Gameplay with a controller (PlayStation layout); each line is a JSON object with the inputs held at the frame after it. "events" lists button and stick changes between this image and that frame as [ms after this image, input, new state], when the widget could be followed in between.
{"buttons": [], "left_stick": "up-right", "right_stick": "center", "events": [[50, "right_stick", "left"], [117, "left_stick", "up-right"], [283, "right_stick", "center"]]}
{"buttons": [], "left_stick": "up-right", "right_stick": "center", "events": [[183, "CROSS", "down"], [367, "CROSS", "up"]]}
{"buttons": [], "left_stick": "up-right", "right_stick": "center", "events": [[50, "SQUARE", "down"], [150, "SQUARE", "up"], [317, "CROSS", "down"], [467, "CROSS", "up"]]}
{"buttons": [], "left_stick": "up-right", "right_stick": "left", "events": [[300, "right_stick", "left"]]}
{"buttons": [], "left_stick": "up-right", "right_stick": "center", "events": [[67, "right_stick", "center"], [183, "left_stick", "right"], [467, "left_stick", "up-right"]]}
══════════════════════════════
◆ **Problem to work on**
Print all entries again, exactly.

◆ **The completed task**
Gameplay with a controller (PlayStation layout); each line is a JSON object with the inputs held at the frame after it. "events" lists button and stick changes between this image and that frame as [ms after this image, input, new state], when the widget could be followed in between.
{"buttons": [], "left_stick": "up-right", "right_stick": "center", "events": [[50, "right_stick", "left"], [117, "left_stick", "up-right"], [283, "right_stick", "center"]]}
{"buttons": [], "left_stick": "up-right", "right_stick": "center", "events": [[183, "CROSS", "down"], [367, "CROSS", "up"]]}
{"buttons": [], "left_stick": "up-right", "right_stick": "center", "events": [[50, "SQUARE", "down"], [150, "SQUARE", "up"], [317, "CROSS", "down"], [467, "CROSS", "up"]]}
{"buttons": [], "left_stick": "up-right", "right_stick": "left", "events": [[300, "right_stick", "left"]]}
{"buttons": [], "left_stick": "up-right", "right_stick": "center", "events": [[67, "right_stick", "center"], [183, "left_stick", "right"], [467, "left_stick", "up-right"]]}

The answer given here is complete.